In May, Meloni’s new government passed a law granting humanitarian protection only to asylum-seekers escaping conflict and persecution and unaccompanied minors. Economic migrants would rarely qualify for entry under these rules unless they could prove political or religious persecution. With Egypt suffering under one of the worst economic crises in its history and official entry points closed to them, fishing boats overloaded with as many as 600 Egyptian migrants per vessel started to depart from eastern Libya and head towards the Italian coast.
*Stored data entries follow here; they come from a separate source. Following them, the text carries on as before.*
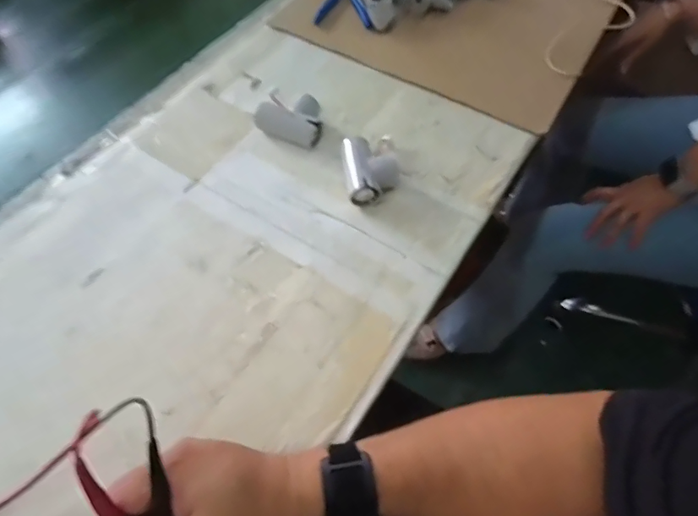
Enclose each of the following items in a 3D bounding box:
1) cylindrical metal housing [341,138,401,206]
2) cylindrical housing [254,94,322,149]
[{"bbox_3d":[0.026,-0.097,0.518,0.060,0.031,0.077,-7,60,-5],"label":"cylindrical metal housing"},{"bbox_3d":[-0.066,-0.164,0.556,0.079,0.031,0.054,25,62,13],"label":"cylindrical housing"}]

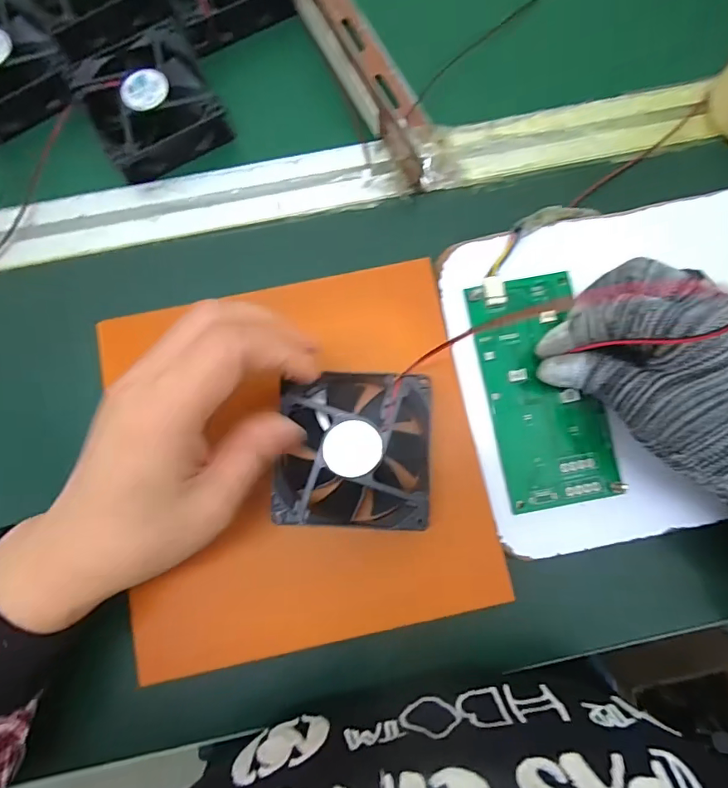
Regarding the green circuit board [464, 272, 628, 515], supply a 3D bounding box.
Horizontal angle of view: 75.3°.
[{"bbox_3d":[0.104,-0.003,0.275,0.064,0.008,0.134,-13,83,-3],"label":"green circuit board"}]

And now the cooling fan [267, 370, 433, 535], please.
[{"bbox_3d":[-0.005,0.029,0.250,0.078,0.027,0.079,3,80,0],"label":"cooling fan"}]

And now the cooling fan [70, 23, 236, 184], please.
[{"bbox_3d":[-0.140,-0.194,0.314,0.080,0.026,0.084,-32,79,-5],"label":"cooling fan"}]

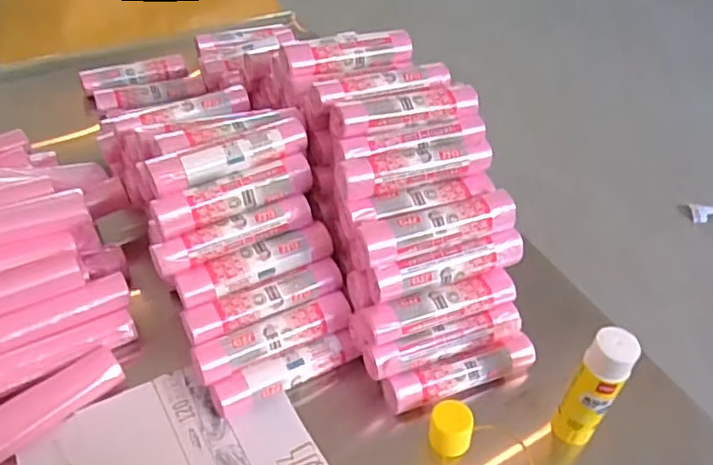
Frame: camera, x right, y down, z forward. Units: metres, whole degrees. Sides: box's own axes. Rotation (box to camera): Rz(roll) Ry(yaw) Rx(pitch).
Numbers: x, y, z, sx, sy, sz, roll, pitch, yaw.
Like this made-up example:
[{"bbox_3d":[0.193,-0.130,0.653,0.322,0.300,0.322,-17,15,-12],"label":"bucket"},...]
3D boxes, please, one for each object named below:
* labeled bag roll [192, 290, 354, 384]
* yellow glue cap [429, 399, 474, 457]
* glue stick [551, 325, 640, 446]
[{"bbox_3d":[-0.059,0.076,0.458,0.121,0.021,0.024,-20,51,-23],"label":"labeled bag roll"},{"bbox_3d":[0.066,0.139,0.442,0.030,0.030,0.026,1,45,-5],"label":"yellow glue cap"},{"bbox_3d":[0.161,0.108,0.426,0.029,0.103,0.026,32,51,24],"label":"glue stick"}]

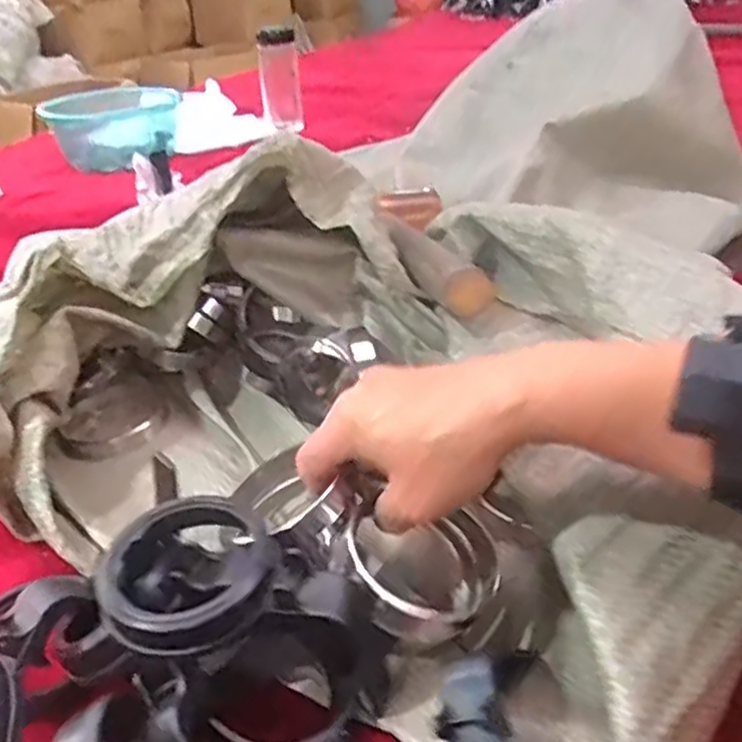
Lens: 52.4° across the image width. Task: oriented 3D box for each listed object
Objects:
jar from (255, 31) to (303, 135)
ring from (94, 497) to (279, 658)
[{"bbox_3d":[-0.168,-0.538,1.405,0.073,0.177,0.074,-11,32,-9],"label":"jar"},{"bbox_3d":[-0.075,0.083,0.310,0.068,0.014,0.069,8,48,-9],"label":"ring"}]

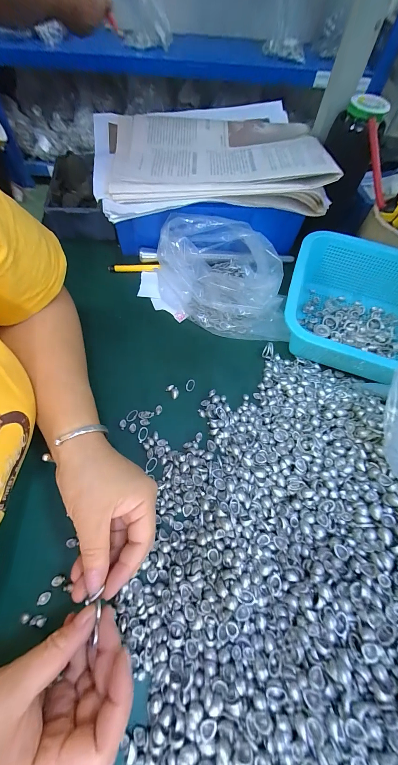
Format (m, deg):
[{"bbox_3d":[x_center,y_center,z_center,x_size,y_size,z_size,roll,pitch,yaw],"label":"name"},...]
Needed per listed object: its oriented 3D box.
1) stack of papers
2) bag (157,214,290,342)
[{"bbox_3d":[0.007,-0.326,0.386,0.301,0.041,0.256,-6,63,-7],"label":"stack of papers"},{"bbox_3d":[0.032,-0.141,0.373,0.170,0.074,0.149,-2,63,-5],"label":"bag"}]

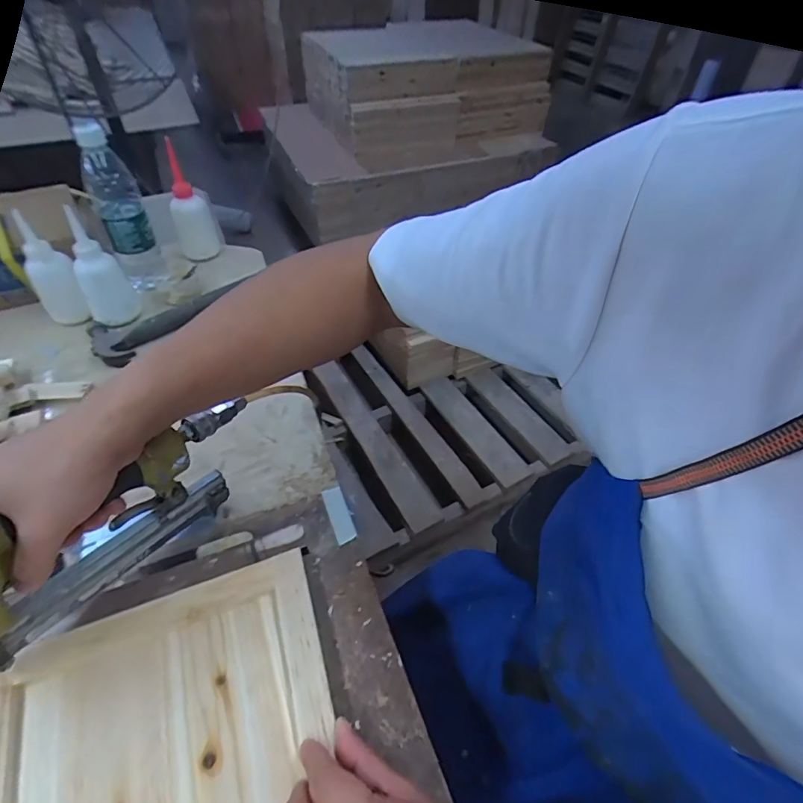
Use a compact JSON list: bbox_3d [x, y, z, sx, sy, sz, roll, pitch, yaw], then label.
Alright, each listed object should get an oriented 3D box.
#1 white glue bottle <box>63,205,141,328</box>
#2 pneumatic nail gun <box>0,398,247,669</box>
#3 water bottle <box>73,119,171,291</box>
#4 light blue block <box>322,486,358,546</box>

In April, Italy declared a state of emergency when irregular migrant arrivals reached their highest level since 2017.
“In the past five years, Egyptian migrants arriving in Italy are mostly unaccompanied minors coming by boat. They currently represent the second biggest nationality among unaccompanied minors in Italy,” explains Chiara Cavalieri, head of Eridanus, an Italian-Egyptian cultural centre based in Turin, adding that their families send them off to Europe to provide for them financially, knowing that the current immigration system won’t expel an unaccompanied minor.
“With the current state of regulations, coming through dangerous boat journeys organised by traffickers is the fastest available route,” Cavalieri said.
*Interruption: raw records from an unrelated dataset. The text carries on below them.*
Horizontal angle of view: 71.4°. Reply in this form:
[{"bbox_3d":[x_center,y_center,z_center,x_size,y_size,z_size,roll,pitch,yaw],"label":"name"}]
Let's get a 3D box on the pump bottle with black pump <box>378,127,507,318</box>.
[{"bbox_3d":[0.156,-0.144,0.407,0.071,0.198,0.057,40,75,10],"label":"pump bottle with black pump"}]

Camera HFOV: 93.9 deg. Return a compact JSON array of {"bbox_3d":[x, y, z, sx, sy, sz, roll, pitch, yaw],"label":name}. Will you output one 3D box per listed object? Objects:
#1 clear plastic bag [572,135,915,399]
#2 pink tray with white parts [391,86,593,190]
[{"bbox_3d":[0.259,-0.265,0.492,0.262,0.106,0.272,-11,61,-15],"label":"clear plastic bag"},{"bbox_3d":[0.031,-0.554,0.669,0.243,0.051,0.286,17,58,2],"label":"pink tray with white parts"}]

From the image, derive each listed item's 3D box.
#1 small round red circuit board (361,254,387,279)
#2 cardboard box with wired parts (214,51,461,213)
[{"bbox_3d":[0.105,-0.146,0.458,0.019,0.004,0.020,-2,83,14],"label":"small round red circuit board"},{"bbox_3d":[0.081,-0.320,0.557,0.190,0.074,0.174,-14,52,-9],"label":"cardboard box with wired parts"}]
Mohsen Owida landed in Italy in 2019 from Port Said, a coastal city in north-eastern Egypt, a couple of months before his 18th birthday. As an unaccompanied minor, he was placed in a migrant reception centre in the Italian northern region of Piedmont. He was also given the opportunity to enrol in a pizza-making school.
“I left Egypt because of the economic situation, but I soon learnt that here it is not easy either. You can join an Egyptian-run business but you still need to learn the language and deal with paperwork to stay legal,” Owida said. “I love cooking. I was looking for a career that I like, but that doesn’t contradict my Islamic principles. One day I’ll be able to open my own pizzeria, inshallah.”
This summer, Meloni attempted to address Italy’s dual crises of irregular arrivals and labour shortages with the offer of 425,000 work permits to non-EU nationals between now and 2025, while also broadening the categories of work they will be eligible for. How this policy will affect young Egyptians such as Owida remains to be seen, but with opinion polls showing approval ratings for Meloni’s nationalist party at an all-time high, Egyptian-run pizzerias such as the one Sami el-Sabawy and his father created offer a rare sense of refuge and inclusion for new arrivals to the capital, however they arrive.
At A Rota, where around 130 people are served every night, it’s almost impossible to get a table without booking. Sami’s pizzeria has become a beacon of hope for those with an immigrant background dreaming of making it in Italy. “What I love about this job is seeing customers satisfied. It’s through the belly that you get people closer,” he said. “I don’t see myself doing any other job, because this perfectly represents both my identities, the Egyptian and the Italian.”